Exercise requirements
The part to set down runs from the first line of the data below through the line with "Ez a tél sem", inclusive; write it exactly and leave out the pictures.

Record excerpts
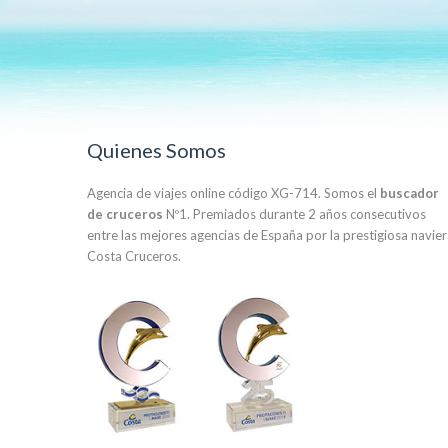
Quienes Somos
Agencia de viajes online código XG-714. Somos el
buscador
de cruceros
Nº1. Premiados durante 2 años consecutivos
entre las mejores agencias de España por la prestigiosa navie
Costa Cruceros.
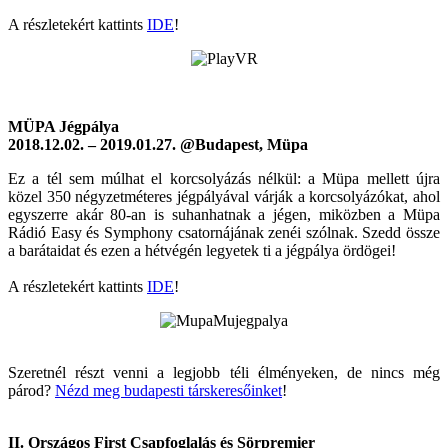
A részletekért kattints
IDE
!
MÜPA Jégpálya
2018.12.02. – 2019.01.27. @Budapest, Müpa
Ez a tél sem múlhat el korcsolyázás nélkül: a Müpa mellett újra
közel 350 négyzetméteres jégpályával várják a korcsolyázókat, ahol
egyszerre akár 80-an is suhanhatnak a jégen, miközben a Müpa
Rádió Easy és Symphony csatornájának zenéi szólnak. Szedd össze
a barátaidat és ezen a hétvégén legyetek ti a jégpálya ördögei!
A részletekért kattints
IDE
!
Szeretnél részt venni a legjobb téli élményeken, de nincs még
párod?
Nézd meg budapesti társkeresőinket
!
II. Országos First Csapfoglalás és Sörpremier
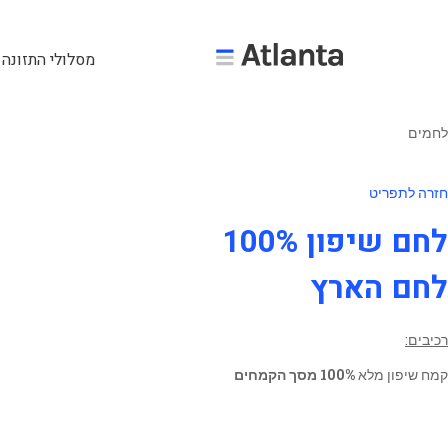
מסלולי התזונה 
לחמים
חזרה לתפריט
לחם שיפון 100%
לחם הארץ
רכיבים:
קמח שיפון מלא
100% מסך הקמחים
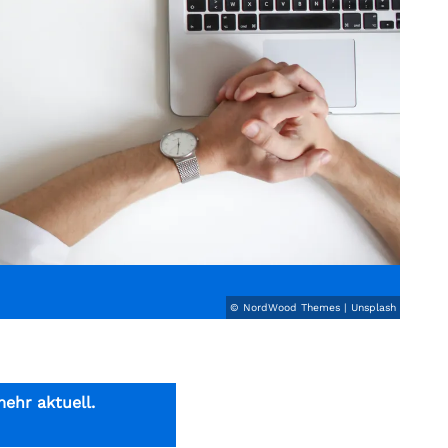
© NordWood Themes | Unsplash
mehr aktuell.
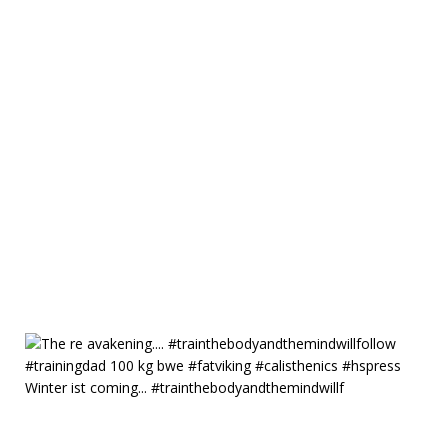
Winter ist coming... #trainthebodyandthemindwillf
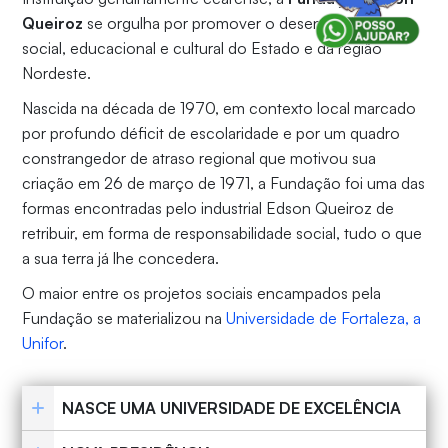
Queiroz
se orgulha por promover o desenvolvimento
social, educacional e cultural do Estado e da região
Nordeste.
Nascida na década de 1970, em contexto local marcado
por profundo déficit de escolaridade e por um quadro
constrangedor de atraso regional que motivou sua
criação em 26 de março de 1971, a Fundação foi uma das
formas encontradas pelo industrial Edson Queiroz de
retribuir, em forma de responsabilidade social, tudo o que
a sua terra já lhe concedera.
O maior entre os projetos sociais encampados pela
Fundação se materializou na
Universidade de Fortaleza, a
Unifor
.
NASCE UMA UNIVERSIDADE DE EXCELÊNCIA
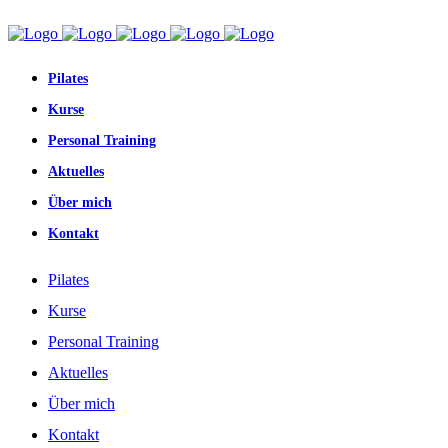
Pilates
Kurse
Personal Training
Aktuelles
Über mich
Kontakt
Pilates
Kurse
Personal Training
Aktuelles
Über mich
Kontakt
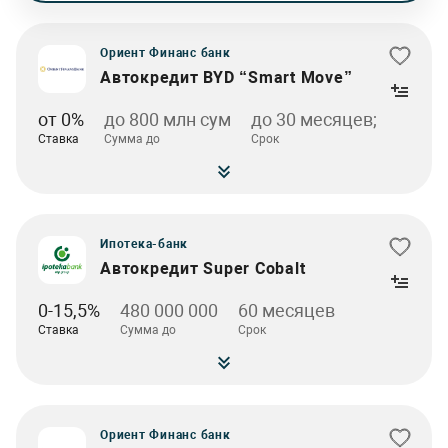
Ориент Финанс банк
Автокредит BYD “Smart Move”
от 0%
до 800 млн сум
до 30 месяцев;
Ставка
Сумма до
Срок
Ипотека-банк
Автокредит Super Cobalt
0-15,5%
480 000 000
60 месяцев
Ставка
Сумма до
Срок
Ориент Финанс банк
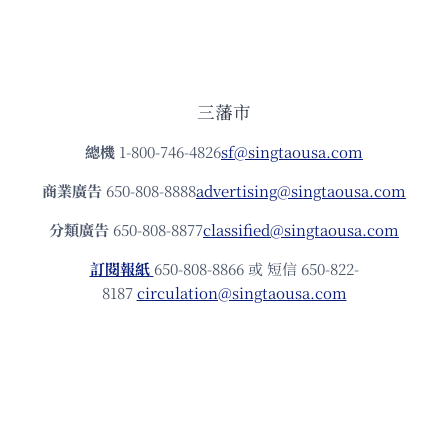
三藩市
總機
1-800-746-4826
sf@singtaousa.com
商業廣告
650-808-8888
advertising@singtaousa.com
分類廣告
650-808-8877
classified@singtaousa.com
訂閱報紙
650-808-8866 或 短信 650-822-
8187
circulation@singtaousa.com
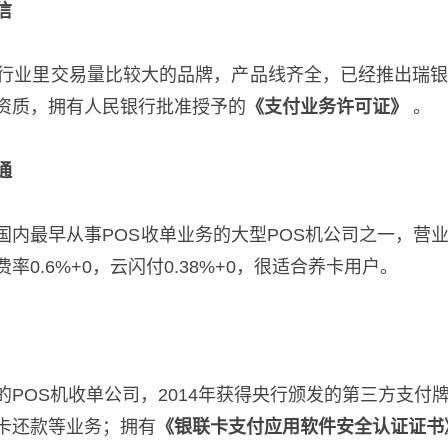
信
机行业里交易量比较大的品牌，产品线齐全，已经推出瑞
资质，拥有人民银行批准授予的
《支付业务许可证》
。
通
国内最早从事POS收单业务的大型POS机公司之一，营
率0.6%+0，云闪付0.38%+0，很适合养卡用户。
的POS机收单公司，2014年获得央行颁发的第三方支
卡还款等业务；拥有
《银联卡支付应用软件安全认证证书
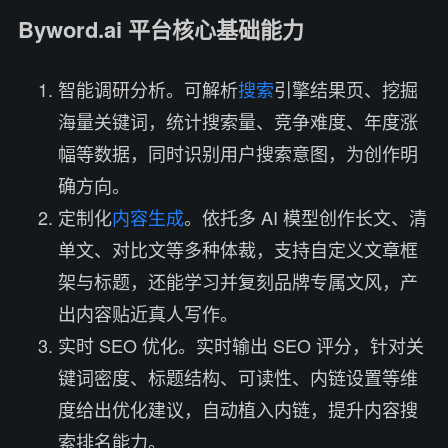
Byword.ai 平台核心基础能力
智能调研分析。可解析
搜索
引擎结果页、挖掘
海量关键词，统计搜索量、竞争难度、年度涨
幅等数据，同时识别用户搜索意图，为创作明
确方向。
定制化
内容生成
。依托多 AI 模型创作长文、清
单文、对比文等多种体裁，支持自定义文章框
架与标题，还能学习并复刻品牌专属文风，产
出内容贴近真人写作。
实时 SEO 优化。实时输出 SEO 评分，针对关
键词密度、标题结构、可读性、内链设置等维
度给出优化建议，自动植入内链，提升内容搜
索排名能力。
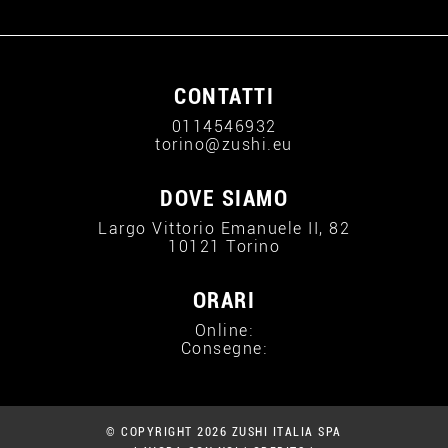
CONTATTI
0114546932
torino@zushi.eu
DOVE SIAMO
Largo Vittorio Emanuele II, 82
10121 Torino
ORARI
Online:
Consegne:
© COPYRIGHT 2026 ZUSHI ITALIA SPA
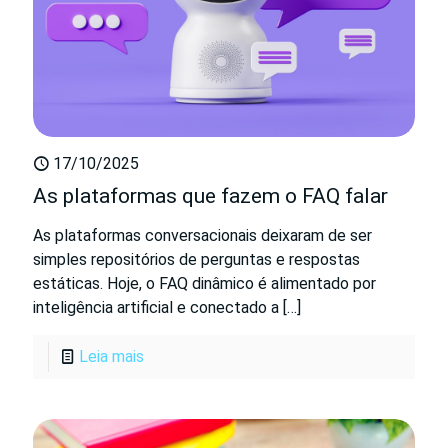
17/10/2025
As plataformas que fazem o FAQ falar
As plataformas conversacionais deixaram de ser
simples repositórios de perguntas e respostas
estáticas. Hoje, o FAQ dinâmico é alimentado por
inteligência artificial e conectado a
[…]
Leia mais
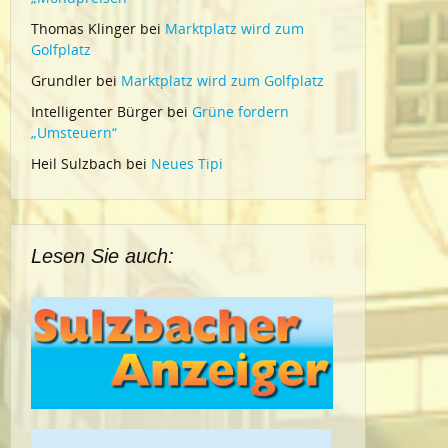
Thomas Klinger
bei
Marktplatz wird zum
Golfplatz
Grundler
bei
Marktplatz wird zum Golfplatz
Intelligenter Bürger
bei
Grüne fordern
„Umsteuern“
Heil Sulzbach
bei
Neues Tipi
Lesen Sie auch:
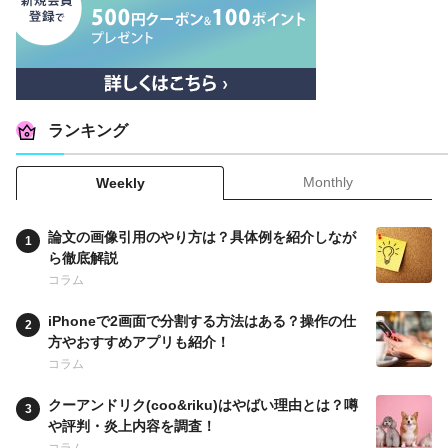
ランキング
Monthly
Weekly
論文の画像引用のやり方は？具体例を紹介しなが
ら徹底解説
コラム
iPhoneで2画面で分割する方法はある？操作の仕
方やおすすめアプリも紹介！
コラム
クーアンドリク(coo&riku)はやばい理由とは？噂
や評判・炎上内容を調査！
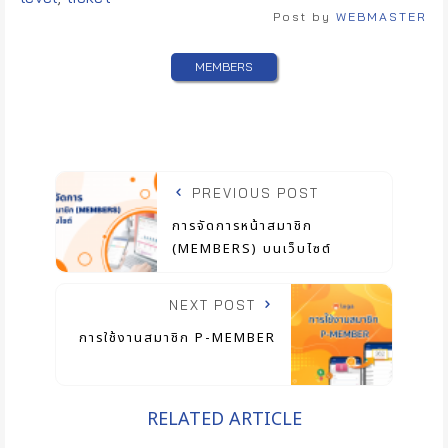
Post by
WEBMASTER
MEMBERS
PREVIOUS POST
การจัดการหน้าสมาชิก
(MEMBERS) บนเว็บไซต์
NEXT POST
การใช้งานสมาชิก P-MEMBER
RELATED ARTICLE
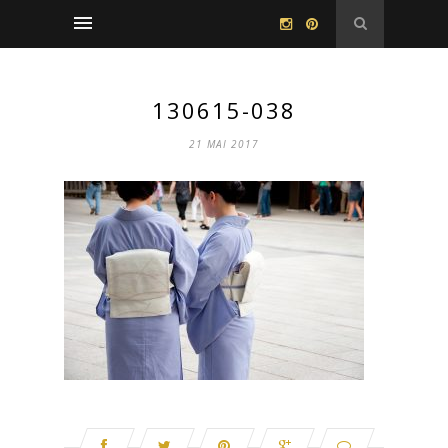
130615-038
21 MAI 2017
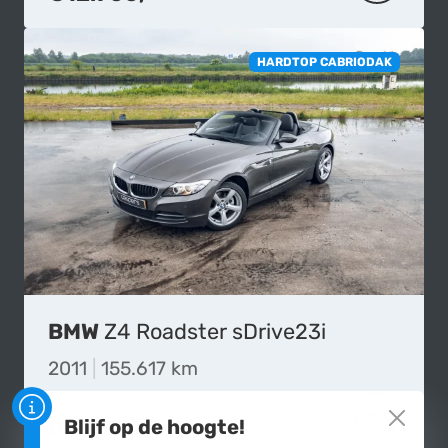
HARDTOP CABRIODAK
BMW
Z4 Roadster sDrive23i
2011
|
155.617 km
Op aanvraag
Blijf op de hoogte!
MEER OVE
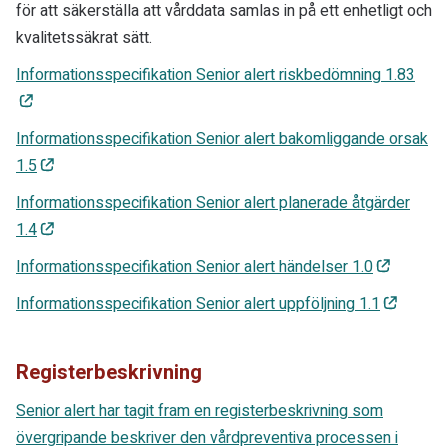
för att säkerställa att vårddata samlas in på ett enhetligt och
kvalitetssäkrat sätt.
Informationsspecifikation Senior alert riskbedömning 1.83
Informationsspecifikation Senior alert bakomliggande orsak
1.5
Informationsspecifikation Senior alert planerade åtgärder
1.4
Informationsspecifikation Senior alert händelser 1.0
Informationsspecifikation Senior alert uppföljning 1.1
Registerbeskrivning
Senior alert har tagit fram en registerbeskrivning som
övergripande beskriver den vårdpreventiva processen i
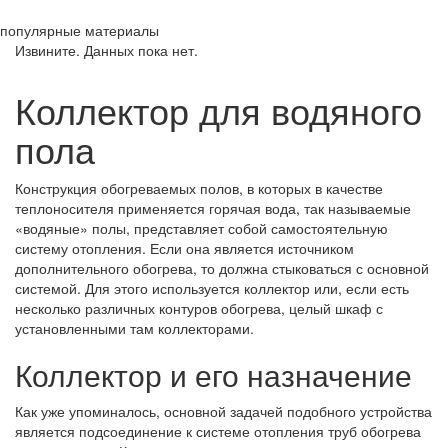
популярные материалы
Извините. Данных пока нет.
Коллектор для водяного
пола
Конструкция обогреваемых полов, в которых в качестве
теплоносителя применяется горячая вода, так называемые
«водяные» полы, представляет собой самостоятельную
систему отопления. Если она является источником
дополнительного обогрева, то должна стыковаться с основной
системой. Для этого используется коллектор или, если есть
несколько различных контуров обогрева, целый шкаф с
установленными там коллекторами.
Коллектор и его назначение
Как уже упоминалось, основной задачей подобного устройства
является подсоединение к системе отопления труб обогрева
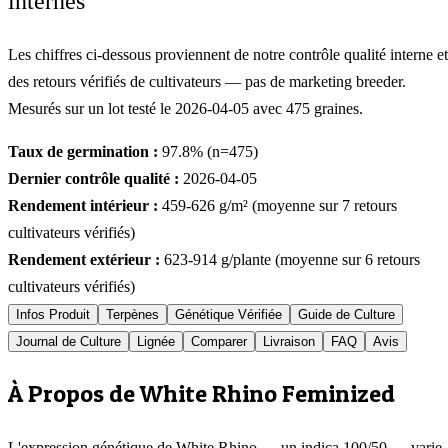
internes
Les chiffres ci-dessous proviennent de notre contrôle qualité interne et
des retours vérifiés de cultivateurs — pas de marketing breeder.
Mesurés sur un lot testé le
2026-04-05
avec
475
graines.
Taux de germination :
97.8
% (n=
475
)
Dernier contrôle qualité :
2026-04-05
Rendement intérieur :
459-626
g/m² (moyenne sur
7
retours
cultivateurs vérifiés)
Rendement extérieur :
623-914
g/plante (moyenne sur
6
retours
cultivateurs vérifiés)
Infos Produit
Terpènes
Génétique Vérifiée
Guide de Culture
Journal de Culture
Lignée
Comparer
Livraison
FAQ
Avis
À Propos de White Rhino Feminized
L'expression génétique de White Rhino — un indica 100/50 — varie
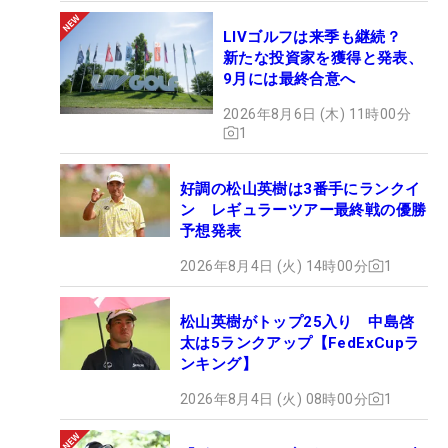
LIVゴルフは来季も継続？
新たな投資家を獲得と発表、
9月には最終合意へ
2026年8月6日 (木) 11時00分
1
好調の松山英樹は3番手にランクイ
ン レギュラーツアー最終戦の優勝
予想発表
2026年8月4日 (火) 14時00分
1
松山英樹がトップ25入り 中島啓
太は5ランクアップ【FedExCupラ
ンキング】
2026年8月4日 (火) 08時00分
1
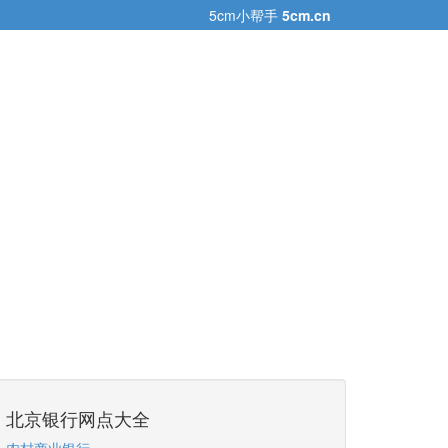
5cm小帮手
5cm.cn
北京银行网点大全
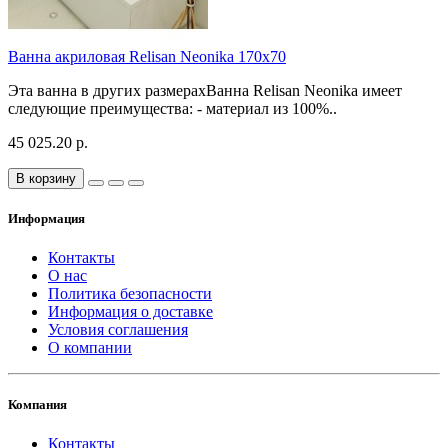
Ванна акриловая Relisan Neonika 170x70
Эта ванна в других размерахВанна Relisan Neonika имеет
следующие преимущества: - материал из 100%..
45 025.20 р.
В корзину
Информация
Контакты
О нас
Политика безопасности
Информация о доставке
Условия соглашения
О компании
Компания
Контакты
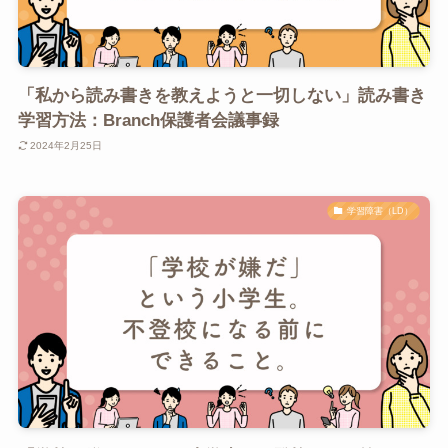
「私から読み書きを教えようと一切しない」読み書き
学習方法：Branch保護者会議事録
2024年2月25日
学習障害（LD）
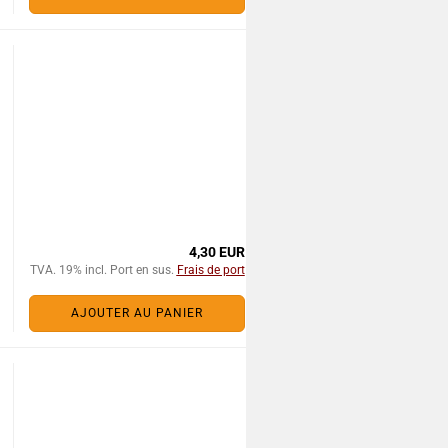
4,30 EUR
TVA. 19% incl. Port en sus.
Frais de port
AJOUTER AU PANIER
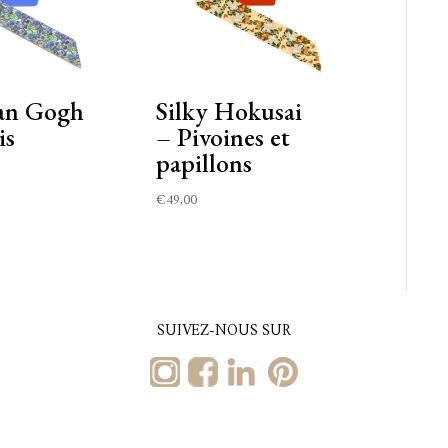
Van Gogh
Silky Hokusai
is
– Pivoines et
papillons
€
49,00
SUIVEZ-NOUS SUR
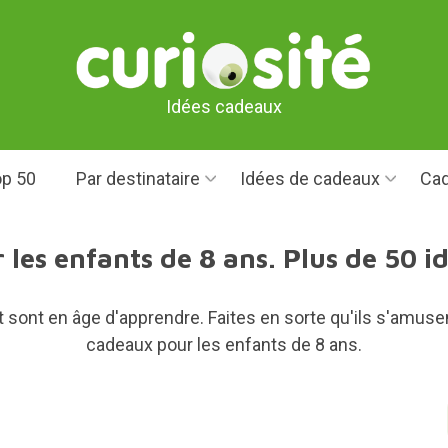
Idées cadeaux
p 50
Par destinataire
Idées de cadeaux
Cad
les enfants de 8 ans. Plus de 50 id
ont en âge d'apprendre. Faites en sorte qu'ils s'amusen
cadeaux pour les enfants de 8 ans.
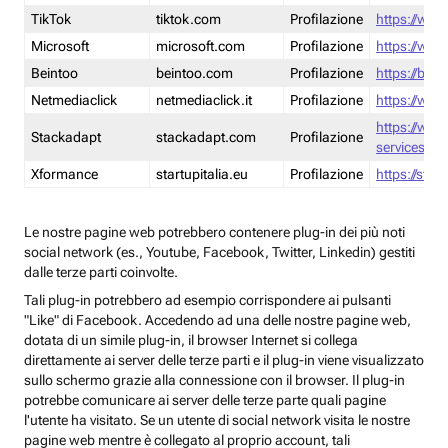
TikTok
tiktok.com
Profilazione
https://www
Microsoft
microsoft.com
Profilazione
https://www
Beintoo
beintoo.com
Profilazione
https://bei
Netmediaclick
netmediaclick.it
Profilazione
https://www
https://ww
Stackadapt
stackadapt.com
Profilazione
services-pri
Xformance
startupitalia.eu
Profilazione
https://start
Le nostre pagine web potrebbero contenere plug-in dei più noti
social network (es., Youtube, Facebook, Twitter, Linkedin) gestiti
dalle terze parti coinvolte.
Tali plug-in potrebbero ad esempio corrispondere ai pulsanti
"Like" di Facebook. Accedendo ad una delle nostre pagine web,
dotata di un simile plug-in, il browser Internet si collega
direttamente ai server delle terze parti e il plug-in viene visualizzato
sullo schermo grazie alla connessione con il browser. Il plug-in
potrebbe comunicare ai server delle terze parte quali pagine
l'utente ha visitato. Se un utente di social network visita le nostre
pagine web mentre è collegato al proprio account, tali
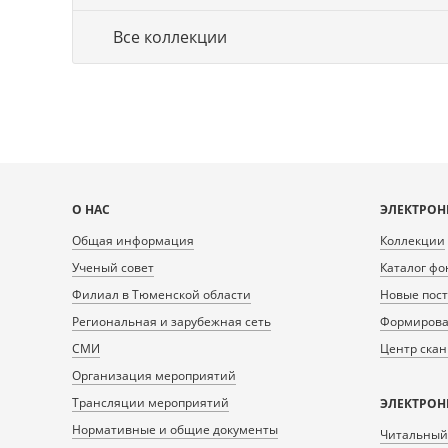
Все коллекции
Карта
О НАС
ЭЛЕКТРОН
сайта
Общая информация
Коллекции
Ученый совет
Каталог фо
Филиал в Тюменской области
Новые пос
Региональная и зарубежная сеть
Формирован
СМИ
Центр ска
Организация мероприятий
Трансляции мероприятий
ЭЛЕКТРОН
Нормативные и общие документы
Читальный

Response below
Quienes Somos
Agencia de viajes online código XG-714. Somos el
buscador
de cruceros
Nº1. Premiados durante 2 años consecutivos
entre las mejores agencias de España por la prestigiosa navie
Costa Cruceros.
A részletekért kattints
IDE
!
MÜPA Jégpálya
2018.12.02. – 2019.01.27. @Budapest, Müpa
Ez a tél sem múlhat el korcsolyázás nélkül: a Müpa mellett újra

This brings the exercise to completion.